LIN readily admits that the women’s national team, who finished second to a dominant Korea Republic, are struggling to make progress despite government funding which allowed the team to train together for a full year.

“About 20 years ago, our women’s team was one of the top four in Asia. To get back to that level we have no choice but to focus on our grassroots development program,” he admits, citing the lopsided 9-0 loss to Korea Republic in the deciding match at the Hong Kong Football Club.

“If we could create a semi-professional or professional women’s league, the players would also have financial security.

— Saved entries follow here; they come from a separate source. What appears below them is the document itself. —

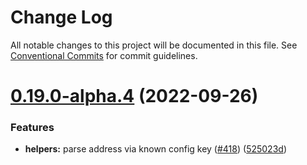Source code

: # Change Log

All notable changes to this project will be documented in this file.
See [Conventional Commits](https://conventionalcommits.org) for commit guidelines.

# [0.19.0-alpha.4](https://github.com/ckb-js/lumos/compare/v0.19.0-alpha.3...v0.19.0-alpha.4) (2022-09-26)


### Features

* **helpers:** parse address via known config key ([#418](https://github.com/ckb-js/lumos/issues/418)) ([525023d](https://github.com/ckb-js/lumos/commit/525023dbc69b0177c881cec8a173303697ffc600))
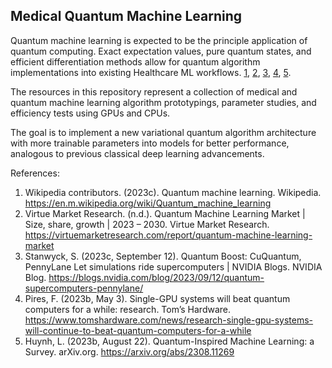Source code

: ## Medical Quantum Machine Learning
Quantum machine learning is expected to be the principle application of quantum computing. Exact expectation values, pure quantum states, and efficient differentiation methods allow for quantum algorithm implementations into existing Healthcare ML workflows. [1](https://en.m.wikipedia.org/wiki/Quantum_machine_learning), [2](https://virtuemarketresearch.com/report/quantum-machine-learning-market), [3](https://blogs.nvidia.com/blog/2023/09/12/quantum-supercomputers-pennylane/), [4](https://www.tomshardware.com/news/research-single-gpu-systems-will-continue-to-beat-quantum-computers-for-a-while), [5](https://arxiv.org/abs/2308.11269).

The resources in this repository represent a collection of medical and quantum machine learning algorithm prototypings, parameter studies, and efficiency tests using GPUs and CPUs.

The goal is to implement a new variational quantum algorithm architecture with more trainable parameters into models for better performance, analogous to previous classical deep learning advancements.

References:
1) Wikipedia contributors. (2023c). Quantum machine learning. Wikipedia. https://en.m.wikipedia.org/wiki/Quantum_machine_learning
2) Virtue Market Research. (n.d.). Quantum Machine Learning Market | Size, share, growth | 2023 – 2030. Virtue Market Research. https://virtuemarketresearch.com/report/quantum-machine-learning-market
3) Stanwyck, S. (2023c, September 12). Quantum Boost: CuQuantum, PennyLane Let simulations ride supercomputers | NVIDIA Blogs. NVIDIA Blog. https://blogs.nvidia.com/blog/2023/09/12/quantum-supercomputers-pennylane/
4) Pires, F. (2023b, May 3). Single-GPU systems will beat quantum computers for a while: research. Tom’s Hardware. https://www.tomshardware.com/news/research-single-gpu-systems-will-continue-to-beat-quantum-computers-for-a-while
5) Huynh, L. (2023b, August 22). Quantum-Inspired Machine Learning: a Survey. arXiv.org. https://arxiv.org/abs/2308.11269
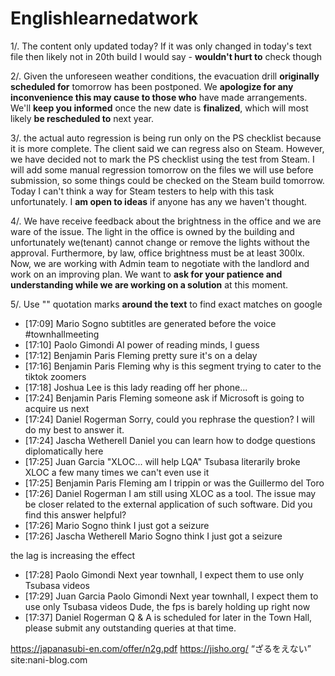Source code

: # Englishlearnedatwork

1/. The content only updated today? If it was only changed in today's text file then likely not in 20th build I would say - **wouldn't hurt to** check though

2/. Given the unforeseen weather conditions, the evacuation drill **originally scheduled for** tomorrow has been postponed.
We **apologize for any inconvenience this may cause to those who** have made arrangements.
We'll **keep you informed** once the new date is **finalized**, which will most likely **be rescheduled to** next year.

3/. the actual auto regression is being run only on the PS checklist because it is more complete. The client said we can regress also on Steam. However, we have decided not to mark the PS checklist using the test from Steam.
I will add some manual regression tomorrow on the files we will use before submission, so some things could be checked on the Steam build tomorrow.
Today I can't think a way for Steam testers to help with this task unfortunately. I **am open to ideas** if anyone has any we haven't thought.

4/. We have receive feedback about the brightness in the office and we are ware of the issue.
The light in the office is owned by the building and unfortunately we(tenant) cannot change or remove the lights without the approval.
Furthermore, by law, office brightness must be at least 300lx.
Now, we are working with Admin team to negotiate with the landlord and work on an improving plan.
We want to **ask for your patience and understanding while we are working on a solution** at this moment.
 
5/. Use "" quotation marks **around the text** to find exact matches on google

- [17:09] Mario Sogno
subtitles are generated before the voice  #townhallmeeting
- [17:10] Paolo Gimondi
AI power of reading minds, I guess
- [17:12] Benjamin Paris Fleming
pretty sure it's on a delay
- [17:16] Benjamin Paris Fleming
why is this segment trying to cater to the tiktok zoomers
- [17:18] Joshua Lee
is this lady reading off her phone...
- [17:24] Benjamin Paris Fleming
someone ask if Microsoft is going to acquire us next
- [17:24] Daniel Rogerman
Sorry, could you rephrase the question? I will do my best to answer it.
- [17:24] Jascha Wetherell
Daniel you can learn how to dodge questions diplomatically here
- [17:25] Juan Garcia
"XLOC... will help LQA"
Tsubasa literarily broke XLOC a few many times we can't even use it
- [17:25] Benjamin Paris Fleming
am I trippin or was the Guillermo del Toro
- [17:26] Daniel Rogerman
I am still using XLOC as a tool. The issue may be closer related to the external application of such software.
Did you find this answer helpful?
- [17:26] Mario Sogno
think I just got a seizure
- [17:26] Jascha Wetherell
Mario Sogno
think I just got a seizure

the lag is increasing the effect
- [17:28] Paolo Gimondi
Next year townhall, I expect them to use only Tsubasa videos
- [17:29] Juan Garcia
Paolo Gimondi
Next year townhall, I expect them to use only Tsubasa videos
Dude, the fps is barely holding up right now
- [17:37] Daniel Rogerman
Q & A is scheduled for later in the Town Hall, please submit any outstanding queries at that time.

https://japanasubi-en.com/offer/n2g.pdf
https://jisho.org/
“ざるをえない”  site:nani-blog.com
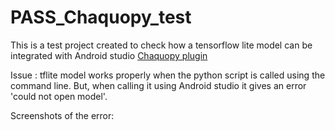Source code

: # PASS_Chaquopy_test

This is a test project created to check how a tensorflow lite model can be integrated with Android studio [Chaquopy plugin](https://chaquo.com/chaquopy/doc/current/examples.html)

Issue : tflite model works properly when the python script is called using the command line. But, when calling it using Android studio it gives an error 'could not open model'.

Screenshots of the error:
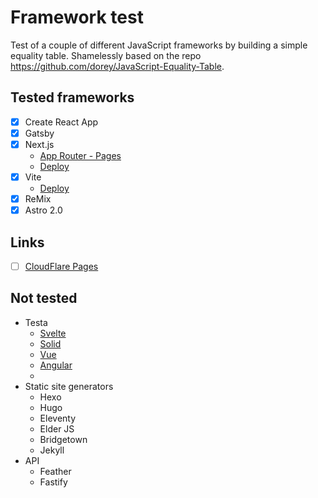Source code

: # Framework test

Test of a couple of different JavaScript frameworks by building a simple equality table. Shamelessly based on the repo https://github.com/dorey/JavaScript-Equality-Table.

## Tested frameworks

- [x] Create React App
- [x] Gatsby
- [x] Next.js
  - [App Router - Pages](https://beta.nextjs.org/docs/routing/fundamentals)
  - [Deploy](https://vercel.com/ropaolle/js-equality-table/settings/general)
- [x] Vite
  - [Deploy](https://dash.cloudflare.com/6366c6999e5353a03edd4b5b87499b69/pages)
- [x] ReMix
- [x] Astro 2.0

## Links

- [ ] [CloudFlare Pages](https://developers.cloudflare.com/pages/framework-guides/deploy-an-astro-site/)

## Not tested

- Testa
  - [Svelte](https://svelte.dev/)
  - [Solid](https://www.solidjs.com/)
  - [Vue](https://vuejs.org/)
  - [Angular](https://angular.io/)
  - []()
- Static site generators
  - Hexo
  - Hugo
  - Eleventy
  - Elder JS
  - Bridgetown
  - Jekyll
- API
  - Feather
  - Fastify
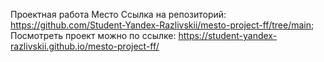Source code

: Проектная работа Место
Ссылка на репозиторий: https://github.com/Student-Yandex-Razlivskii/mesto-project-ff/tree/main;
Посмотреть проект можно по ссылке: https://student-yandex-razlivskii.github.io/mesto-project-ff/
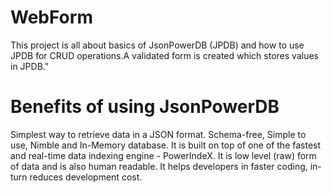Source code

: # WebForm
This project is all about basics of JsonPowerDB (JPDB) and how to use JPDB for CRUD operations.A validated form is created which stores values in JPDB."
# Benefits of using JsonPowerDB
Simplest way to retrieve data in a JSON format.
Schema-free, Simple to use, Nimble and In-Memory database.
It is built on top of one of the fastest and real-time data indexing engine - PowerIndeX.
It is low level (raw) form of data and is also human readable.
It helps developers in faster coding, in-turn reduces development cost.
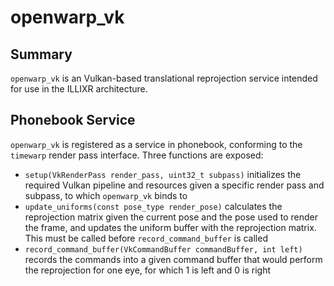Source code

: # openwarp_vk

## Summary

`openwarp_vk` is an Vulkan-based translational reprojection service intended for use in the ILLIXR architecture. 

## Phonebook Service

`openwarp_vk` is registered as a service in phonebook, conforming to the `timewarp` render pass interface. Three functions are exposed:

* `setup(VkRenderPass render_pass, uint32_t subpass)` initializes the required Vulkan pipeline and resources given a specific render pass and subpass, to which `openwarp_vk` binds to
* `update_uniforms(const pose_type render_pose)` calculates the reprojection matrix given the current pose and the pose used to render the frame, and updates the uniform buffer with the reprojection matrix. This must be called before `record_command_buffer` is called
* `record_command_buffer(VkCommandBuffer commandBuffer, int left)` records the commands into a given command buffer that would perform the reprojection for one eye, for which 1 is left and 0 is right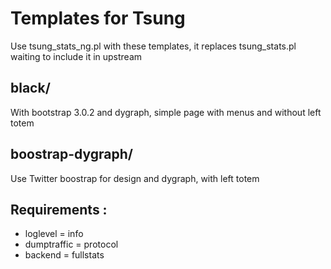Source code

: Templates for Tsung
===================

Use tsung_stats_ng.pl with these templates, it replaces tsung_stats.pl
waiting to include it in upstream

black/
-----

With bootstrap 3.0.2 and dygraph, simple page with menus and without
left totem

boostrap-dygraph/
----------------

Use Twitter boostrap for design and dygraph, with left totem

Requirements :
------------
 - loglevel = info
 - dumptraffic = protocol
 - backend = fullstats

“We are focusing on developing the youngsters, but also on helping those who have already finished the development phase. It would help a lot to have professional men’s and women’s leagues in Chinese Taipei but it’s not easy. Here, even professional players are not respected as much as doctors or lawyers, so that is a big cultural challenge we need to overcome.”

As the men’s team look to qualify for the AFC Asian Cup UAE 2019 following a successful playoff victory against Timor-Leste in October, the CTFA are also taking steps to improve their standing in the region through cooperative agreements and hosting international tournaments.

“We’re optimistic about the Asian Cup, though of course it will depend on the draw,” says LIN, who stresses the importance of international exposure.

“Football is the most popular sport in the world, so through the growth of Chinese Taipei’s national teams I would like us to get more visibility worldwide, while of course not forgetting our commitment to our grassroots programs.

“I want to work closely with anybody involved with football in Chinese Taipei, from the development level to the national team, and I want my staff to put the same care into their work, at every level. We need to be like a family.”